100-word summary: The Gleason score is the most important prognostic marker for prostate cancer patients but suffers from significant inter-observer variability. We developed a fully automated deep learning system to grade prostate biopsies. The system was developed using 5834 biopsies from 1243 patients. A semi-automatic labeling technique was used to circumvent the need for full manual annotation by pathologists.

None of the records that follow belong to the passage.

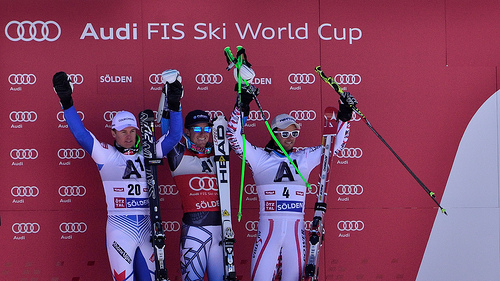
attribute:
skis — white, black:
[135, 149, 187, 269]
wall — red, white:
[0, 2, 498, 277]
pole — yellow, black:
[306, 60, 464, 222]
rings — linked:
[2, 144, 44, 166]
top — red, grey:
[168, 148, 223, 224]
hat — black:
[105, 109, 141, 135]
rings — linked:
[336, 180, 370, 195]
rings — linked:
[338, 214, 366, 236]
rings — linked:
[8, 180, 43, 202]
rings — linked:
[6, 72, 35, 83]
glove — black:
[50, 67, 75, 111]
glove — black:
[335, 89, 357, 120]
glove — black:
[233, 84, 256, 116]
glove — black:
[161, 79, 185, 110]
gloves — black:
[49, 72, 80, 112]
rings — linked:
[322, 62, 383, 97]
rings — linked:
[58, 185, 85, 197]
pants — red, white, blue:
[94, 213, 164, 279]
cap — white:
[109, 110, 138, 132]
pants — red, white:
[249, 212, 309, 279]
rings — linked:
[8, 109, 43, 133]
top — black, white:
[224, 74, 345, 279]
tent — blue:
[492, 73, 499, 101]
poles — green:
[196, 36, 337, 272]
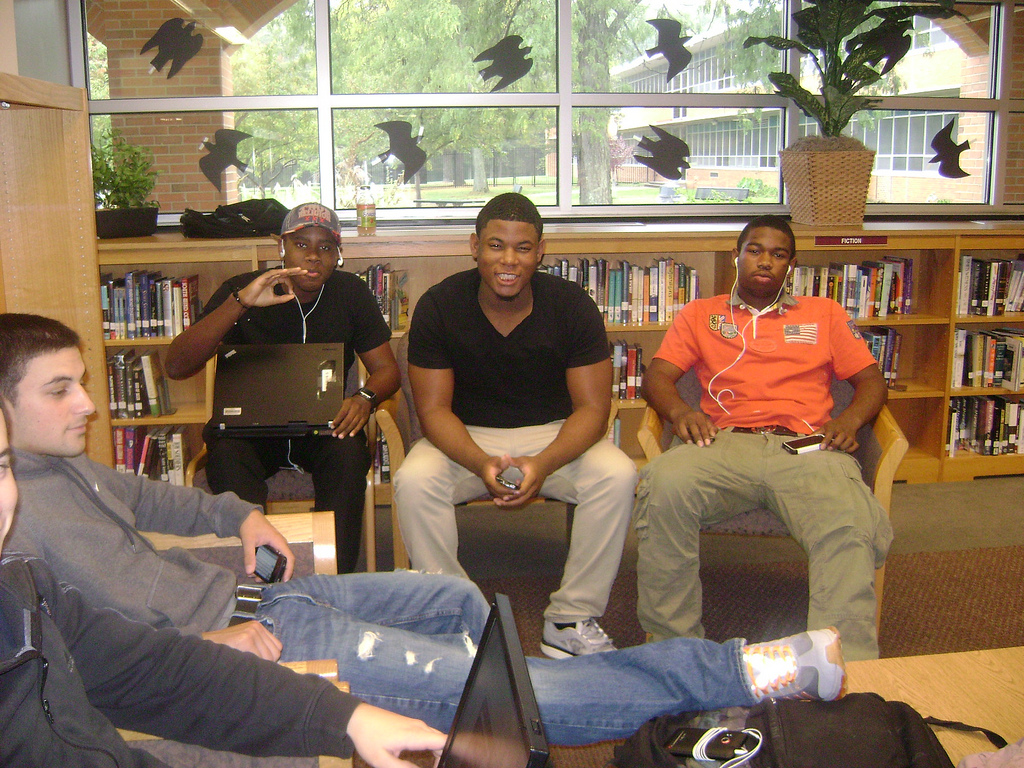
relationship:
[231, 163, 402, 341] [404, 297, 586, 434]
guy wearing shirt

The developed system achieved a high agreement with the reference standard. In a separate observer experiment, the deep learning system outperformed 10 out of 15 pathologists. The system has the potential to improve prostate cancer prognostics by acting as a first or second reader.

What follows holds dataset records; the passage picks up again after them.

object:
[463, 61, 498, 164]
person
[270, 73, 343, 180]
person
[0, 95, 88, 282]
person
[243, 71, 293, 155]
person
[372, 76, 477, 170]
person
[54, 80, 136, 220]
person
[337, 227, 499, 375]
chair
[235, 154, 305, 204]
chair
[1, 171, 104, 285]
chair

Authors: Wouter Bulten, Hans Pinckaers, Hester van Boven, Robert Vink, Thomas de Bel, Bram van Ginneken, Jeroen van der Laak, Christina Hulsbergen-van de Kaa, Geert Litjens

Article URL: https://arxiv.org/abs/1907.07980

Table of contents

  1. Introduction
  2. Semi-automatic data labeling
  3. Network training
  4. Results
  5. Future challenges
  6. More info
  7. Acknowledgements

Introduction

Prostate cancer is one of the most common forms of cancer, with more than 1.2 million new cases each year. The diagnosis of prostate cancer is complicated by multiple factors. Patients with low-grade prostate cancer are often better off with a wait-and-see approach than with active treatment due to the side effects of, for example, surgery. High-grade cancers, however, need to be diagnosed as soon as possible not to delay treatment and to increase patient survival. Unfortunately, diagnosis and grading of prostate cancer is a difficult task which suffers from inter- and Intra-observer variability. While export uropathologists have shown better concordance rates, such expertise is not available for every patient. In other words, there is a need for robust and reproducible grading at expert levels. We have developed an artificially intelligent system, using deep learning, that can perform the grading of prostate cancer at a pathologist-level performance.

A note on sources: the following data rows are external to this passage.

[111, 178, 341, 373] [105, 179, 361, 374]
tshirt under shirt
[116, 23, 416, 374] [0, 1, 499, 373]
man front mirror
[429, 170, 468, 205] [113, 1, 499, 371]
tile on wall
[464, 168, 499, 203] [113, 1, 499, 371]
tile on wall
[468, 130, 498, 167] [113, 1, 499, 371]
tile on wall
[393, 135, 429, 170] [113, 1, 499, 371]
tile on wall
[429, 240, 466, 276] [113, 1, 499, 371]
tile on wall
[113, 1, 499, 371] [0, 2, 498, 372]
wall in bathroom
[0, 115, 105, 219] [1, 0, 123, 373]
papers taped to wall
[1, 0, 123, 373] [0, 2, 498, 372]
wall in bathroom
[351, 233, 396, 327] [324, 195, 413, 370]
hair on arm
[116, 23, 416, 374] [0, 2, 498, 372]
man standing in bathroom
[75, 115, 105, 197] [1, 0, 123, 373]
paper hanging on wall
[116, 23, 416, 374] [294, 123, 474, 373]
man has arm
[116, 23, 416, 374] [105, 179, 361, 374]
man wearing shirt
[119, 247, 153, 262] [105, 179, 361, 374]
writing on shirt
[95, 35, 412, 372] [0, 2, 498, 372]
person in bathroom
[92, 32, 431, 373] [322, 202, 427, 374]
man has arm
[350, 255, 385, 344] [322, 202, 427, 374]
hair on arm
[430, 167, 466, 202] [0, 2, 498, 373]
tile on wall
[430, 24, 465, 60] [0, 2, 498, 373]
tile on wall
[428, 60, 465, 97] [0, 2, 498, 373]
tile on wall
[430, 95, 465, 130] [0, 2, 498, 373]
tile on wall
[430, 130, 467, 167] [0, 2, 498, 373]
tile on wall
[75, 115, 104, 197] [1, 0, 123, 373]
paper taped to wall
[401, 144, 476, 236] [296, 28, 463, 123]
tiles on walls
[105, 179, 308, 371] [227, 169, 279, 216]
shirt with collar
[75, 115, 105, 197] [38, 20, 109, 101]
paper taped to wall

In this blog post, we describe our approach, show how we tackled the problem of data labeling and, finally, show that our deep learning system operates at a pathologist-level performance. The associated manuscript can be found on arXiv.

Background on Gleason grading

Treatment planning for prostate cancer patients is based mainly on the Gleason score of a biopsy. After the biopsy procedure, a pathologist examines the tissue through a microscope. Through the microscopic analysis, the pathologist needs to distinguish between benign and malignant tissue. Any malignant tissue is then classified according to the architectural pattern of the tumor. This classification system is formally described in the Gleason grading system.

The Gleason scoring system. Image source: Wikipedia

In the Gleason grading system, a tumor region is assigned a number between 1 (low-risk) and 5 (high risk), though patterns 1 and 2 are not reported anymore for biopsies. For prostate biopsies, the most common pattern and the second-highest pattern together form the Gleason score, e.g., 3+5=8. To make reporting of prostate cancer more apparent for patients, Gleason scores are mapped to five prognostically different grade groups; with group 1 being the lowest risk, and 5 the highest.

Semi-automatic data labeling

Pathology archives are often full of tissue specimens, but detailed labels of these specimens are lacking. Deep learning, however, requires large annotated datasets to reach its full potential. Due to time and budget restrictions, it is often practically infeasible to hire pathologists to annotate the data.

In the case of Gleason grading, this problem is even more significant. High-grade cancers (Gleason growth pattern 5) can express in the form of (strands of) individual tumor cells. Individually outlining hundreds of these cells in thousands of tissue specimens is no entertaining endeavor.

We developed a novel approach to circumvent the need of manual annotations. First, we sampled cases from our dataset that contained only one Gleason grade (score 3+3, 4+4 or 5+5). Then we employed the following steps to label the data:

  1. For each case in our dataset, we used the original pathologist’s report (from diagnostics) to determine the Gleason score of a biopsy.
  2. A previously-trained tumor detection system was applied to all these biopsies. This procedure resulted in a rough outline of the tumor bulk. These tumor regions were still very coarse and needed further refinement. A description of this system can be found in the corresponding paper.
  3. The tumor masks were refined by filtering out all non-epithelial tissue. For this, we used a deep learning system that was trained using immunohistochemistry to detect epithelial cells. More information about this system can be read in the paper.
  4. All detected and filtered tumor cells were assigned with the Gleason grade of the biopsy.
  5. We trained an initial network on the automatically annotated data. After training, this segmentation network was able to assign Gleason growth patterns to individual cells.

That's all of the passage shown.